SGEM #387 Lumbar Punctures in Febrile Infants with Positive Urinalysis-It’s Just Overkill
Dec 31, 2022
35:27
Date: Dec 15, 2022
Reference: Mahajan et al. Serious bacterial infections in young febrile infants with positive urinalysis results. Pediatrics. October 2022
Dr. Brian Lee
Guest Skeptic: Dr. Brian Lee is a pediatric emergency medicine attending at the Children’s Hospital of Philadelphia and Assistant Professor of Pediatrics at the Perelman School of Medicine at the University of Pennsylvania.
Guest Authors:
Dr. Prashant Mahajan
Dr. Prashant Mahajan is a Professor of Emergency Medicine and Pediatrics at the University of Michigan Department of Emergency Medicine in Ann Arbor, Michigan. He is the Vice-Chair for the Department of Emergency medicine and Section chief for Pediatric Emergency Medicine in CS Mott Children’s Hospital. Currently, he is the founding chair of Emergency Medicine Education and Research by Global Experts (EMERGE), a global emergency research network across 17 countries and 23 emergency departments.
Dr. Nathan Kuppermann is a Distinguished Professor of Emergency Medicine and Pediatrics, and the Bo Tomas Brofeldt Endowed Chair of the Department of Emergency Medicine at UC Davis and Associate Dean for Global Health at UC Davis Health. He chaired the first US research network in Pediatric Emergency Medicine (the Pediatric Emergency Medicine Collaborative Research Committee of the American Academy of Pediatrics) then became founding chair of the Pediatric Emergency Care Applied Research Network (PECARN). He also recently completed a term as Chair of the Executive Committee of the global Pediatric Emergency Research Network (PERN).
Dr. Nathan Kuppermann
Both of our guests have received federal funding for their research and played huge roles in establishing multicenter research networks dedicated to improving the care of children across the world.
Case: A 6-week-old girl is brought into the emergency department (ED) for fever of 38.5°C that started four hours prior to presentation. Her parents noted that she has been fussier today and has had feeding a little less than normal, but she’s had no other symptoms. She is otherwise healthy, full-term female who had no pre- or postnatal complications. On exam she is well-appearing, and there are no focal signs of infection. You decide to start by obtaining blood and catheterized urine for testing.
The urinalysis shows 15 WBCs, 2+ leukocyte esterase and positive nitrites. While waiting for the results of the blood tests, you tell the family the news that their child likely has a urinary tract infection. The family asks you, “does this mean we found the source of her fever? Our son also had a fever when he was very young, and he had to get a lumbar puncture? Do we need to do a lumbar puncture for her today?”

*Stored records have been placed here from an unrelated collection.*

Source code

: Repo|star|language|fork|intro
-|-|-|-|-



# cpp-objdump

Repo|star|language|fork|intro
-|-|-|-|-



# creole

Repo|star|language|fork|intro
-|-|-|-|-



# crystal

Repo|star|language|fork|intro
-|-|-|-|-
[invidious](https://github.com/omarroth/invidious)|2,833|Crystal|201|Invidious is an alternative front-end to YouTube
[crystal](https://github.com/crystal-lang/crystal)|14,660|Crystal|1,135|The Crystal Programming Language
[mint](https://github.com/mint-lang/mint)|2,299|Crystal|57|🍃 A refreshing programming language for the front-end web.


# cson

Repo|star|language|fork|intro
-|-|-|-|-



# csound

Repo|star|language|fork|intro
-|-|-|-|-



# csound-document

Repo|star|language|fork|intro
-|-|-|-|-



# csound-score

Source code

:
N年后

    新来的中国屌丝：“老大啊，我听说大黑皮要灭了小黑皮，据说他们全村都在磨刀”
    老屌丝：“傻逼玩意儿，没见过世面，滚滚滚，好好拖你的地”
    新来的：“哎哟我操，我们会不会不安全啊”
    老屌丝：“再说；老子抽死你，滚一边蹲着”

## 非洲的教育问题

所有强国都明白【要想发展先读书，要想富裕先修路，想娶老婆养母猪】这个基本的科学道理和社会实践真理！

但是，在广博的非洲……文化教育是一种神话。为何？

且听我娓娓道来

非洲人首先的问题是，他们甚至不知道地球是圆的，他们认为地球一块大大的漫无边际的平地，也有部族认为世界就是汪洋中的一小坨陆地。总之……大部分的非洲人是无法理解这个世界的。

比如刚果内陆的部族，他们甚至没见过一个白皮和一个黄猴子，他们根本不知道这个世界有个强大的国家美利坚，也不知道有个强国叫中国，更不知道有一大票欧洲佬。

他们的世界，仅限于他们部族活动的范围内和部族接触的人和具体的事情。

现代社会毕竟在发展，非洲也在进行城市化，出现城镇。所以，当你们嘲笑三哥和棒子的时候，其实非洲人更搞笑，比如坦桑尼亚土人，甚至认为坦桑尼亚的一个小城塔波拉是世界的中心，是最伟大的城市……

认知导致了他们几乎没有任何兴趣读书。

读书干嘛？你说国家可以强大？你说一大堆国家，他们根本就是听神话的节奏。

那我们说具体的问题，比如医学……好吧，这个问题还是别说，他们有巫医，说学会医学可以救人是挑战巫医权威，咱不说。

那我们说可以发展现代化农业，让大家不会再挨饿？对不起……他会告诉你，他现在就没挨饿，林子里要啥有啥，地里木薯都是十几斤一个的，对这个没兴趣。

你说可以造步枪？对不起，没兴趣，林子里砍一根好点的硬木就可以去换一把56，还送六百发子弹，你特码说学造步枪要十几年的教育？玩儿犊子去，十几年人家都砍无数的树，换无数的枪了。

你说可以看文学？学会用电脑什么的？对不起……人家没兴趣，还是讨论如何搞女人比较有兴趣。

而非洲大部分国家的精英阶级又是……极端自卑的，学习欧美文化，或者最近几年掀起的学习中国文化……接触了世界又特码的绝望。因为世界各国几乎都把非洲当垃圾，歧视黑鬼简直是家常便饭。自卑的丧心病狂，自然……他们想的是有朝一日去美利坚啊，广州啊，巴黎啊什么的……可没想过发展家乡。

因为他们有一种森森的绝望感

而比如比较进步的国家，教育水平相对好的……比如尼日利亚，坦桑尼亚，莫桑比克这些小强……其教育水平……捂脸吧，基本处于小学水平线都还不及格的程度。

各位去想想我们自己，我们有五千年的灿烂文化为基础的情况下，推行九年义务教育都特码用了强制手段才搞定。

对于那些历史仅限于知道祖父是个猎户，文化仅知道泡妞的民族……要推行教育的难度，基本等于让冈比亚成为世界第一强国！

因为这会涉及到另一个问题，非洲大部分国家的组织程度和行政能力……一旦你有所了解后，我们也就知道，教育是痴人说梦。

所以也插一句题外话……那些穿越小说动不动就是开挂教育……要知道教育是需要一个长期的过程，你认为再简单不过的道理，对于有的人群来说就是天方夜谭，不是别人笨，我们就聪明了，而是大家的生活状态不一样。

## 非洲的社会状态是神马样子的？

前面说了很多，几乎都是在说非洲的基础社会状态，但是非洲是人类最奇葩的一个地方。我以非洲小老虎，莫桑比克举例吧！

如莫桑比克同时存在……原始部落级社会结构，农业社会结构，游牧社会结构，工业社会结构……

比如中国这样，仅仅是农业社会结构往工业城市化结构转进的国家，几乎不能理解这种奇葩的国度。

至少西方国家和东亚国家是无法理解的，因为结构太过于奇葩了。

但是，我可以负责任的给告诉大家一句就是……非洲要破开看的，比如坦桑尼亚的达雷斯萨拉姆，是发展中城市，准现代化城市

Background: Febrile infants ≤ 60 days are at higher risk for serious bacterial infections (SBI) including urinary tract infections (UTI), bacteremia, and meningitis. While UTIs tend to be the most common, we really do not want to miss those infants with bacteremia and meningitis, termed invasive bacterial infections (IBI).
Multiple groups have worked to risk stratify these infants and have listed positive urinalysis as a risk factor for IBI. The SGEM covered the Step-by-Step Approach on SGEM #171 and PECARN Clinical Prediction Rule for Low Risk Febrile Infants on SGEM #296. Recently, the American Academy of Pediatrics (AAP) published guidelines for the management of febrile infants 8-60 days old covered in SGEM #241. In infants 22 days and older, the AAP guidelines state that lumbar puncture may be performed (rather than should) in those with positive urinalysis but normal inflammatory markers.
There is wide practice variability in evaluation febrile infants [1-2]. Prior studies have demonstrated low prevalence of meningitis in infants with positive urinalysis [3,4]. Infants between 29-60 days of age are at a comparatively lower risk, with studies estimating their risk to be 0.